A RARE PAIR OF 'ARID' (WALL HANGINGS), CHECHAOUEN, MOROCCO, MID-19TH CENTURY OR EARLIER
worked in polychrome silk embroidery on linen, in blue/green and panels of various colours against a yellow ground, of geometric design and repeat pattern, with a star motif at the centre, each panel of different pattern
each approximately: 190cm. long, 78cm. wide; 6ft. 2¾in., 2ft. 6¾in.
This rare pair of Moroccan embroideries were made in the town of Chechaouen, (sometimes referred to as Chaouen or Chefchaouen), northwest of Fez. Muslim and Jewish refugees fleeing southern Spain after the fall of Granada in 1492, settled in Fez, Chaouen and Tetouan, all towns now renowned for their early embroideries, which synthesised elements from the traditions of Spain, the Ottomans, Europe and the Maghrebi. Embroideries were used to decorate the home on special occasions; hanging such as these were used to adorn entrance-ways, windows or as mirror covers.

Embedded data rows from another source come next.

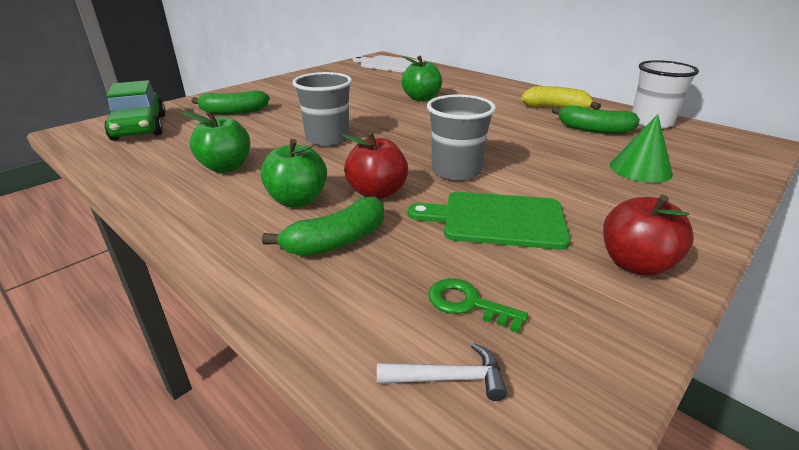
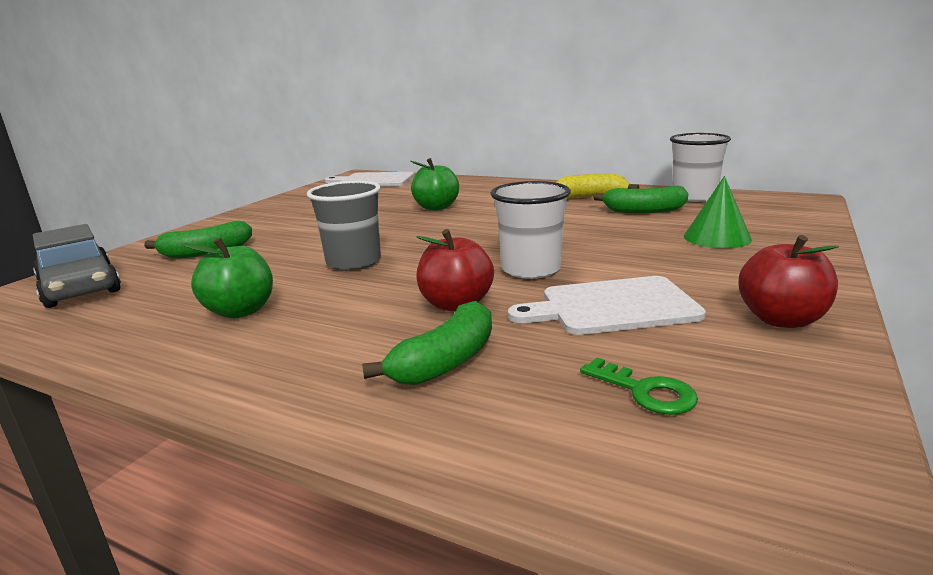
camera: 15 degrees left, 10 degrees down
green car [104,80,166,141] -> grey car [33,224,121,308]
green apple [261,139,327,207] -> none
white hammer [377,343,507,401] -> none
green cutting board [408,192,570,250] -> white cutting board [508,276,706,335]
grey cup [427,94,496,181] -> white cup [490,181,571,279]
green key [428,278,528,333] -> green key turned 150 degrees counterclockwise [580,357,698,415]

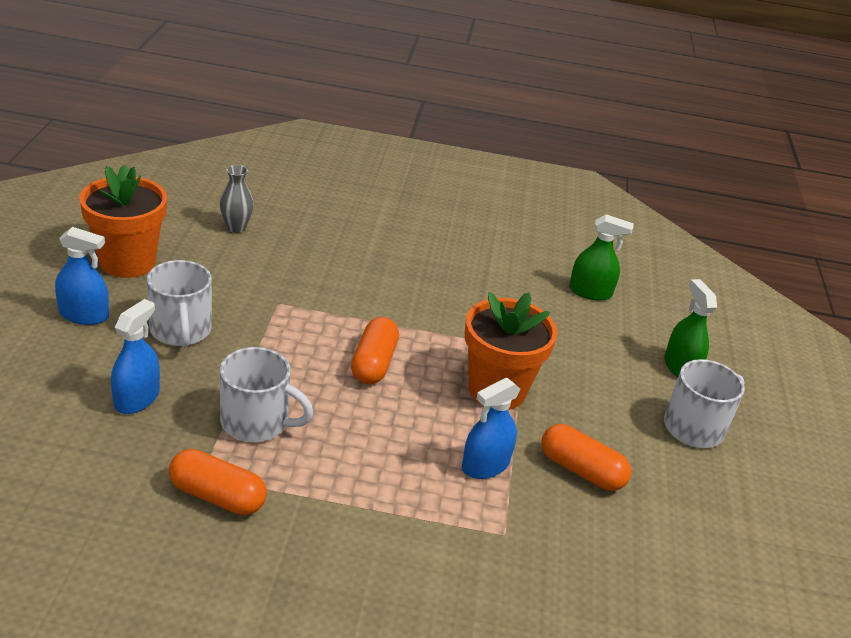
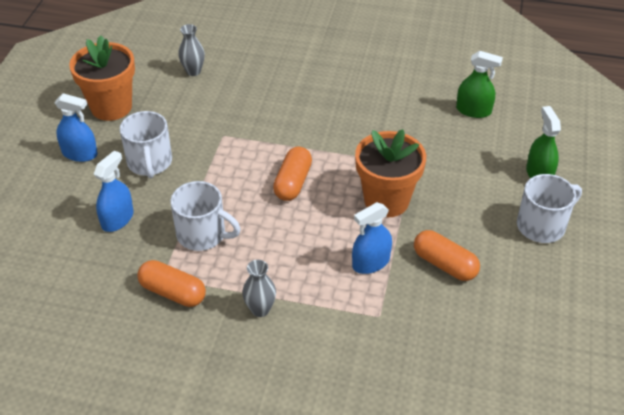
camera: 10 degrees right, 10 degrees up
none -> grey vase [242,260,276,317]

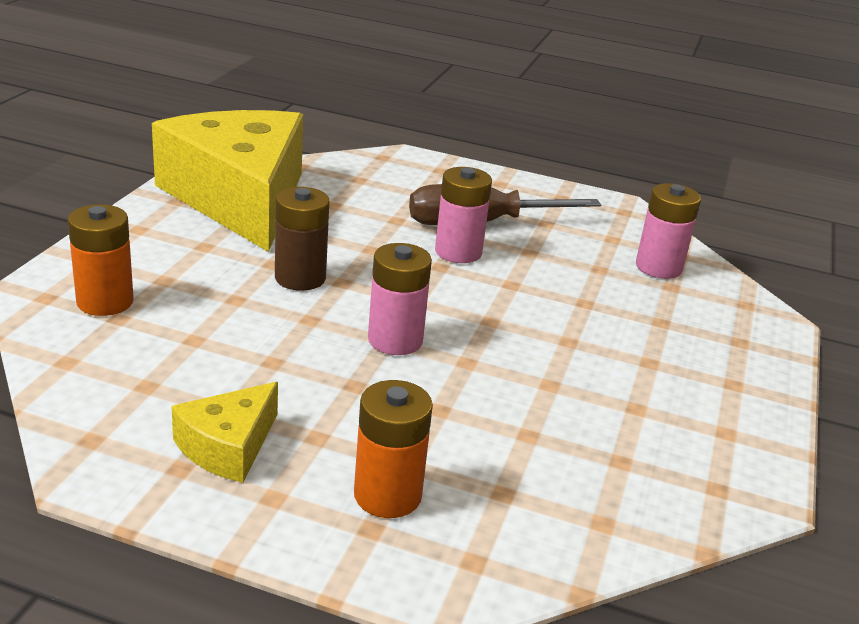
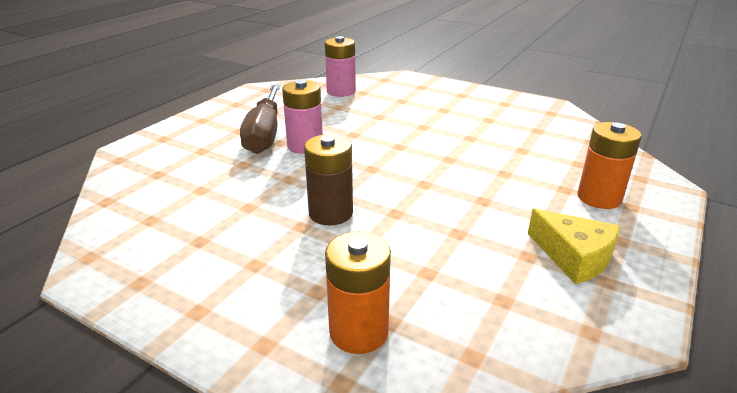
camera: 75 degrees left, 0 degrees up
yellow cheese [152,110,303,252] -> none
pink battery [368,243,432,355] -> none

A related embroidery is in the Indianapolis Museum of Art, Eliza M. & Sarah L. Niblack Collection, 33.281, see Hali, Issue 121, March-April 2002, p. 43, fig. 8. A similar pair is in the Tami Tazi Collection, Casablanca, illustrated Hali, Issue 113, November-December 2000, p. 121 fig. 3. A single panel, possibly with joined sections, was sold at Christie's South Kensington, 16 October 2002, lot 152, sold for £25,850, see Hali, Issue 127, p. 148, 'Auction Price Guide'.